The above examples are merely illustrative of the technical solutions and limitations of the present invention, and the application of the present invention is not limited to the above examples, with many similar variations. Modifications and equivalents of the embodiments of the invention described herein will occur to those skilled in the art and are intended to be included within the scope of the claims appended hereto.

Claims

1. A few-sample target detection method based on knowledge distillation is characterized by comprising the following specific operation steps:

the first step is as follows: constructing a picture database with labels and tags to meet the condition of target detection of few samples, enhancing the diversity of the extended samples by certain data, and dividing the extended samples into combined training data D_jointAnd fine tuning training data D_ft。

selecting fast-RCNN as a target detection frameThe frame adopts VGG16 with 13 convolutional layers, 3 full-link layers and 5 pooling layers as a backhaul network, selects an optimizer as SGD, selects an Align method in the ROI pooling stage, and uses joint training data D_jointTraining the models to finally obtain the weight of the combined training model, which is called as a first weight model;

using Fine-tuning training data D_ftTraining a first weight model, setting an initial learning rate and not setting an attenuation round; setting the training round as 5 rounds, selecting an optimizer as SGD, and selecting an Align method in the ROI pooling stage; freezing all feature layers of the VGG16, and only adjusting the classification layer; finally, the weight of the fine tuning training model is obtained and is called as a second weight model;

the fourth step: and taking the first weight model obtained in the second step as a student network, taking the second weight model obtained in the third step as a teacher network, using the fine tuning training data again, carrying out knowledge distillation according to a test result of the teacher network on the fine tuning training data, realizing fine tuning of the student network weight, obtaining a final third weight model, and obtaining and outputting a detection result through the third model.

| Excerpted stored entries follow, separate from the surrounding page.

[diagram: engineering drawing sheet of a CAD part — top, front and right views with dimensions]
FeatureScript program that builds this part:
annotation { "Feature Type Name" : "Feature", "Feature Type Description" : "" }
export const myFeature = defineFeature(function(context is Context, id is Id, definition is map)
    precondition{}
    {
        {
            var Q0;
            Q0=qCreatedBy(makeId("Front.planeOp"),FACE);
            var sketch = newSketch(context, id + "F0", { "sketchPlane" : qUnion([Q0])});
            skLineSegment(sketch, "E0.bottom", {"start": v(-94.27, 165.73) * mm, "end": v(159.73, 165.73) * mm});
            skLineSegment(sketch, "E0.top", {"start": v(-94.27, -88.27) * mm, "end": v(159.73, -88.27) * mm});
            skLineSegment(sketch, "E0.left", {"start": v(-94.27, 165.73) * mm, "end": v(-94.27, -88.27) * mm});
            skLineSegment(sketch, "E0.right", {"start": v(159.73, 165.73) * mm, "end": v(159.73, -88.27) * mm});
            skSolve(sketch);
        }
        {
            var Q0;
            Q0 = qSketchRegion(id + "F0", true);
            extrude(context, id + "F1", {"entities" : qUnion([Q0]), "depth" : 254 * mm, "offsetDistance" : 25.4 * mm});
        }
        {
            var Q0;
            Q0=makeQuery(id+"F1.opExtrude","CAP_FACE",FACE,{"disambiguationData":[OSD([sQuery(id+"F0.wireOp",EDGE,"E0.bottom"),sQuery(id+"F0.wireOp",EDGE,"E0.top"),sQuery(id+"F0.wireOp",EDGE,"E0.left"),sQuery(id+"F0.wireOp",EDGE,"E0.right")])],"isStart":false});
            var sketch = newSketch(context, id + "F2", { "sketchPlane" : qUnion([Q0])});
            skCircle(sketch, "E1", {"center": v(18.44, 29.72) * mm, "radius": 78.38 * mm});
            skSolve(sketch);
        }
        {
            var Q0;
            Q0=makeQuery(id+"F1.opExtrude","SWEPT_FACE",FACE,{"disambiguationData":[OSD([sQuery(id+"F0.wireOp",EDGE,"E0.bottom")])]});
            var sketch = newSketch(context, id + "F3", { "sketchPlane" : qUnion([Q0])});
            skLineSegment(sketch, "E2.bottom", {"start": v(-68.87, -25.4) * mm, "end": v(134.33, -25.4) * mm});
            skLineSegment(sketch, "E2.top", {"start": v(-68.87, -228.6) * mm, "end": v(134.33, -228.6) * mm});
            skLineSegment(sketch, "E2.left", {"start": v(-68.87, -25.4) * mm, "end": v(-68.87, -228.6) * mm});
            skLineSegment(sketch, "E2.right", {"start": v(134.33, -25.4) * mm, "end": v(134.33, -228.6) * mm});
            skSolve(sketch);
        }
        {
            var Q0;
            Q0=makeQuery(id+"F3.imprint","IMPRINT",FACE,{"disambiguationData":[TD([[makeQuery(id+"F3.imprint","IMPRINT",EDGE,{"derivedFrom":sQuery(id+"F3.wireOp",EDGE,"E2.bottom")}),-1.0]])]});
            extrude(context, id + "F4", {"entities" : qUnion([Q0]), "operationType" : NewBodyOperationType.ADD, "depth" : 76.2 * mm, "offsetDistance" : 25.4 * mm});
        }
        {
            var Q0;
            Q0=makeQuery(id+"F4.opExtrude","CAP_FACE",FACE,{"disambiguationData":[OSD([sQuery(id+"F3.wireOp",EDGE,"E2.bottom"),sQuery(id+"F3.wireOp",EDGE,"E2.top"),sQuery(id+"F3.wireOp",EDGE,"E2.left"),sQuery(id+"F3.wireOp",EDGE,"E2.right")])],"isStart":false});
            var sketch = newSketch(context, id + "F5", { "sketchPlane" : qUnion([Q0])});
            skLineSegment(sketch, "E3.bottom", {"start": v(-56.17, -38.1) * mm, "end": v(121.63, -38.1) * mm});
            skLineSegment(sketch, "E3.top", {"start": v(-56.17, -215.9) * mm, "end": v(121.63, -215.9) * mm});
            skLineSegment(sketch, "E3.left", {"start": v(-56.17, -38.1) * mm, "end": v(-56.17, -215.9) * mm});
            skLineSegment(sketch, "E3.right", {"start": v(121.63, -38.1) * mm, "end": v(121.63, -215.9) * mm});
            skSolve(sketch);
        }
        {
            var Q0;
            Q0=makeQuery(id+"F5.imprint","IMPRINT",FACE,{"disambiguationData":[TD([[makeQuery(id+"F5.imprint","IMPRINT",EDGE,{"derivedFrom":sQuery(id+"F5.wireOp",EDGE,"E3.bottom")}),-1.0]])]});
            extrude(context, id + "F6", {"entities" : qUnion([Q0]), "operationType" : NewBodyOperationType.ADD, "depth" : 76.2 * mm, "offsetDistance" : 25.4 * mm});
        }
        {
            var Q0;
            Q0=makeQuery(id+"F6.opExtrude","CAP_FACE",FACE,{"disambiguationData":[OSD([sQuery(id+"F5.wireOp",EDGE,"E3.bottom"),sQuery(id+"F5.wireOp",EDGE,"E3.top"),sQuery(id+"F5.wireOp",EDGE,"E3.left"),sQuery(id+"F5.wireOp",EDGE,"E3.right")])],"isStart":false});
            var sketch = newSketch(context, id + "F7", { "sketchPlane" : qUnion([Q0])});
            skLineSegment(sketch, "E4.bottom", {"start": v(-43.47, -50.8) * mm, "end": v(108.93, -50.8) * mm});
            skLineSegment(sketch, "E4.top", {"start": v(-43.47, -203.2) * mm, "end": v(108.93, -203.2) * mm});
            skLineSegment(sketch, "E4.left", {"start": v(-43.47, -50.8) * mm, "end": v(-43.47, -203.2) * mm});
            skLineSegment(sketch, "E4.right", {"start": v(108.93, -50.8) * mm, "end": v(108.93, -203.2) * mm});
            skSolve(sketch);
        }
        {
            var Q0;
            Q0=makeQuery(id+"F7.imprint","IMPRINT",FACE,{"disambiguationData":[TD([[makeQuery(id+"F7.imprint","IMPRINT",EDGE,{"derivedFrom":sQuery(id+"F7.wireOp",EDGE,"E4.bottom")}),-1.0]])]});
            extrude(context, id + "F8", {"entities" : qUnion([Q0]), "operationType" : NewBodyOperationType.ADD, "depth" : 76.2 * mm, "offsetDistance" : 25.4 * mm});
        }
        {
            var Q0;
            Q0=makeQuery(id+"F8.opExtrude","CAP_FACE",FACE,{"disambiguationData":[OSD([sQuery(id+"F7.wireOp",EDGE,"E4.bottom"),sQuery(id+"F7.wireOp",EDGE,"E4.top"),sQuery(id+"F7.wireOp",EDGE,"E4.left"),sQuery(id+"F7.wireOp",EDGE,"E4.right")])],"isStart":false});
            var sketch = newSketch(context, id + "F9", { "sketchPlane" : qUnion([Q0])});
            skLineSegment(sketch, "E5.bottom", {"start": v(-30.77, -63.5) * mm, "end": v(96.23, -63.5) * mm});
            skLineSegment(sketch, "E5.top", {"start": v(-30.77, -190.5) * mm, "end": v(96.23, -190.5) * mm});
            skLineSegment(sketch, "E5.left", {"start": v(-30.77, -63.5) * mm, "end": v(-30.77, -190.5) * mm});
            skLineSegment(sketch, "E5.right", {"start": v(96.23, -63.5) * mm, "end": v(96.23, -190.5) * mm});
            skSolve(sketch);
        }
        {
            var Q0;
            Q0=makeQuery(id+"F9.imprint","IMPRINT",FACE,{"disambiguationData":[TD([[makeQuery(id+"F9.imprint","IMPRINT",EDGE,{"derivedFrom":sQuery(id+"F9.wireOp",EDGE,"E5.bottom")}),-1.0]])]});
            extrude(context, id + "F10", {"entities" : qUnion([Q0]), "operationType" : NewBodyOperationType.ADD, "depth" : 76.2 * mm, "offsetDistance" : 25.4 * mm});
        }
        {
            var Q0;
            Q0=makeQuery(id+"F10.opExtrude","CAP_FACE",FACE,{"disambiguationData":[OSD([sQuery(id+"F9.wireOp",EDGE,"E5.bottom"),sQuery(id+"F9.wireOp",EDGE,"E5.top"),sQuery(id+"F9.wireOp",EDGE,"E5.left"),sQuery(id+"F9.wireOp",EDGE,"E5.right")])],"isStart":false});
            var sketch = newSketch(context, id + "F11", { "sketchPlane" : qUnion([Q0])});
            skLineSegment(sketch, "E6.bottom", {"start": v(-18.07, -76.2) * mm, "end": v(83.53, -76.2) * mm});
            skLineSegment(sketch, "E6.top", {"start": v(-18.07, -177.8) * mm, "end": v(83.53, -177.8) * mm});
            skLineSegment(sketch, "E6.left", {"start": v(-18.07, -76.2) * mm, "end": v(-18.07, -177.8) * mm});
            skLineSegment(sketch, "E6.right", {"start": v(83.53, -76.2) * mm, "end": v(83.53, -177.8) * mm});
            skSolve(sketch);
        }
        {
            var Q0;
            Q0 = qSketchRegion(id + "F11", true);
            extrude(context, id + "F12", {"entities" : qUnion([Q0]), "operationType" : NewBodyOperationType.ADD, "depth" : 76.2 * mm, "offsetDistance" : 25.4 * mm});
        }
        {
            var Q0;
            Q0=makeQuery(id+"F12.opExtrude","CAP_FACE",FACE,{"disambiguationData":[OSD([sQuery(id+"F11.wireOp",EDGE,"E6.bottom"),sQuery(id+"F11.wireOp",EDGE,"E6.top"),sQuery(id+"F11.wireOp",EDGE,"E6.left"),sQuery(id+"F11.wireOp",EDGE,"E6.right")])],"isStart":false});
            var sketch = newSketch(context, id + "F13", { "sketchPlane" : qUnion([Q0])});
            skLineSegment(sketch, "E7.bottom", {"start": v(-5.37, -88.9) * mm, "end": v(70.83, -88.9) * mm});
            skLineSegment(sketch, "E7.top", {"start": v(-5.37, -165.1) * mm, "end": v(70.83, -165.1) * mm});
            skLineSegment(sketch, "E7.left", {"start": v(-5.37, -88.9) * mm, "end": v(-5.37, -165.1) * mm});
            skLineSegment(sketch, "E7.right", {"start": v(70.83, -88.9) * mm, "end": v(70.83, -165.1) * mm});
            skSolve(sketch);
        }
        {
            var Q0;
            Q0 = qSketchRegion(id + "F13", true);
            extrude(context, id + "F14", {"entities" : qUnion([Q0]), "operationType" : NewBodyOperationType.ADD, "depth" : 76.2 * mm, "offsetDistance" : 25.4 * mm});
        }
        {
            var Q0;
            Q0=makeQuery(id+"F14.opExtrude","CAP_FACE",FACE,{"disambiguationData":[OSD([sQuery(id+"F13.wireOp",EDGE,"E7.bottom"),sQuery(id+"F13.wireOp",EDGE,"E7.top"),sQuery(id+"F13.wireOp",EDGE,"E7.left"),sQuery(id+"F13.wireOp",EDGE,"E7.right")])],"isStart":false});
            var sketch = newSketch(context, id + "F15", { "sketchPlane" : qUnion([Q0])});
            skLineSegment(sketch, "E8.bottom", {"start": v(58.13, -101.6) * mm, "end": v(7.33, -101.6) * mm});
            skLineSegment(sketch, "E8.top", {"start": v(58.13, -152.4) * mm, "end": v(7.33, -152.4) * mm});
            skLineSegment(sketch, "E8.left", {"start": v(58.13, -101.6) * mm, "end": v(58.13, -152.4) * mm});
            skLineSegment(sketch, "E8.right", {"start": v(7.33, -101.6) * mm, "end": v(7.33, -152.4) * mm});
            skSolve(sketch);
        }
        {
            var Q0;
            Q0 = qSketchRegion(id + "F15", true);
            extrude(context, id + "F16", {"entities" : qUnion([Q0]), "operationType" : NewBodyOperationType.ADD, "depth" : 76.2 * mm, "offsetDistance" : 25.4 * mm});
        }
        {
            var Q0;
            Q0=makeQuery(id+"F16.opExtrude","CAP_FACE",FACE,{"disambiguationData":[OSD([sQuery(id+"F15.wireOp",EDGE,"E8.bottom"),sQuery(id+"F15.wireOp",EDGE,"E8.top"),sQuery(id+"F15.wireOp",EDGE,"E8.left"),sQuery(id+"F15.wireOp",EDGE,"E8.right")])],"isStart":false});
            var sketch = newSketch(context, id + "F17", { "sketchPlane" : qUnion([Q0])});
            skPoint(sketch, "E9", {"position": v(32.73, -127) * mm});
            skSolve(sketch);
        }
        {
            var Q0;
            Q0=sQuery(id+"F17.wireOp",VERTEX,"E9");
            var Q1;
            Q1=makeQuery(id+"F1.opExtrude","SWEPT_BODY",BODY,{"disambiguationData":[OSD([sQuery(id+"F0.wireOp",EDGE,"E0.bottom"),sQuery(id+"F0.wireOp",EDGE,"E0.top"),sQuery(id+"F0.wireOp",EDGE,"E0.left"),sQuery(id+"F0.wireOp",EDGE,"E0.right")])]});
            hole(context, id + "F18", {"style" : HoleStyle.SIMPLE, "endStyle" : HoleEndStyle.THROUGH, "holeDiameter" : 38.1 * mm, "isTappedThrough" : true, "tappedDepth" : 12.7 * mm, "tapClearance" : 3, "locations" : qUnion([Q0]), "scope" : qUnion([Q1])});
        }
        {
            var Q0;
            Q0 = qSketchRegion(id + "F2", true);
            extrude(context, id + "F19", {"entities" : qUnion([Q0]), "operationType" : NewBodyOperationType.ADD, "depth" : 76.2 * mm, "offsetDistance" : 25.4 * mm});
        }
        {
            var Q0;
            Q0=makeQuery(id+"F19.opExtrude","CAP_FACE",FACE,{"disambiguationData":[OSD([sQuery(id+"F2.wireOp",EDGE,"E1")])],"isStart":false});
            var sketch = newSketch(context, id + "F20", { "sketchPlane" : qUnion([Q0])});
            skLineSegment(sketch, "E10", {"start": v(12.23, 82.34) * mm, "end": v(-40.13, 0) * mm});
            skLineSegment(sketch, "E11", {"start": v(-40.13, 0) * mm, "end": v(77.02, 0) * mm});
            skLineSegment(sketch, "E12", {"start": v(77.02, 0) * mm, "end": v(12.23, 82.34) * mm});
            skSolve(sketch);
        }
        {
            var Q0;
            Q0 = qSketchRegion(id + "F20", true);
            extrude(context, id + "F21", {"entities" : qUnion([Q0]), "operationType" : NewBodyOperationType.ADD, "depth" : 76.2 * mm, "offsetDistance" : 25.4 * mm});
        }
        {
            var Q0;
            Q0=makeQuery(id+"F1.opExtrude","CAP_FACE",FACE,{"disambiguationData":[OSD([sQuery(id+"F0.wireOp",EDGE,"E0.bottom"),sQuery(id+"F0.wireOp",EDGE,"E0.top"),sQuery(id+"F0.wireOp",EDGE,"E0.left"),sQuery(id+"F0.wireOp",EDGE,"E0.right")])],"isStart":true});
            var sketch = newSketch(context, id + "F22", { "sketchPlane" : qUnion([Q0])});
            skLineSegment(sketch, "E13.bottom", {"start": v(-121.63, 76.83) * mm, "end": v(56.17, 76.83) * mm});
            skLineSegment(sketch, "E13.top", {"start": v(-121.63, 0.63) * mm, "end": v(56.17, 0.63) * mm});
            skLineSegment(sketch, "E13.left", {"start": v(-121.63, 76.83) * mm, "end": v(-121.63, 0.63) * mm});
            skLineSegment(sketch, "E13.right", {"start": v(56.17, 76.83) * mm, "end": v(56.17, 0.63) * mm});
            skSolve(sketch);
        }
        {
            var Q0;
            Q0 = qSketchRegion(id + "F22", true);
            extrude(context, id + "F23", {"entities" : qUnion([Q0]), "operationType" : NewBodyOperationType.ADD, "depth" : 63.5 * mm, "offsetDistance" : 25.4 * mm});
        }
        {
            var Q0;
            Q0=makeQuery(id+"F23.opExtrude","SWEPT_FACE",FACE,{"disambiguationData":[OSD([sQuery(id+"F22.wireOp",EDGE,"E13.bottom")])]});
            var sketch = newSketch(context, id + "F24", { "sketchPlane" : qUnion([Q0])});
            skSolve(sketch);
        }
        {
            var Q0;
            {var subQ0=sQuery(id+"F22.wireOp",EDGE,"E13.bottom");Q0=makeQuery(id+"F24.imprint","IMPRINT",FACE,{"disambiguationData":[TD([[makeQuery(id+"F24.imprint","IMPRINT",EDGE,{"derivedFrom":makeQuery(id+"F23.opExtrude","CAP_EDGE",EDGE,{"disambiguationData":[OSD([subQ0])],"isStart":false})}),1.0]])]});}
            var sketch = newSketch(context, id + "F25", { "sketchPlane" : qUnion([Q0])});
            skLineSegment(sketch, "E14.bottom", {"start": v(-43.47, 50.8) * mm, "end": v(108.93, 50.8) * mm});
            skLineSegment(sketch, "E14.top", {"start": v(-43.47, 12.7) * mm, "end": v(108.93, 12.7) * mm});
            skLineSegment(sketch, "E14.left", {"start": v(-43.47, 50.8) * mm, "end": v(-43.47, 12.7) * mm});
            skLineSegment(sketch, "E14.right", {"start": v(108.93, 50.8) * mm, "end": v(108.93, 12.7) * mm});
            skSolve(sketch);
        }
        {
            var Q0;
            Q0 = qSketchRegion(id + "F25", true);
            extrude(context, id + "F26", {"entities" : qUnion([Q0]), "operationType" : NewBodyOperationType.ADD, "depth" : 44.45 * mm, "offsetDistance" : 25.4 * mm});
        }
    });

2. The method according to claim 1, wherein the fourth step is as follows:

using Fine-tuning training data D_ftAnd prior knowledge of a teacher network, performing knowledge distillation training on the student network, and setting an initial learning rate without setting an attenuation round; setting the training round as 8 rounds, selecting an optimizer as SGD, and selecting an Align method in the ROI pooling stage; freezing the first 10 feature layers of VGG16, and adjusting the next 3 feature layers and classifiers to improve the high-layer overfitting; and (3) calculating a total loss function when knowledge distillation is carried out on the student network according to the following formula by combining the prior knowledge of the teacher network and the real data label knowledge:

is the classification difference between the teacher network and the student network;

the distribution difference with the teacher network and the distribution difference with the real label are included, and along with the distillation training, the distribution difference with the teacher network is from high to low, and the distribution difference with the real label is from low to high;

the difference of the prediction boxes between the teacher network and the student network improves the positioning capability of the teacher network and the student network by regressing the distance between the student network prediction box and the true value;

is directed to inter-feature differences in few sample classes; weighting the characteristic difference output by the teacher and student network models by generating an attention distribution map related to few sample classes so as to lead the student network to be more inclined to learn the characteristics of few sample data;

and obtaining a final third weight model.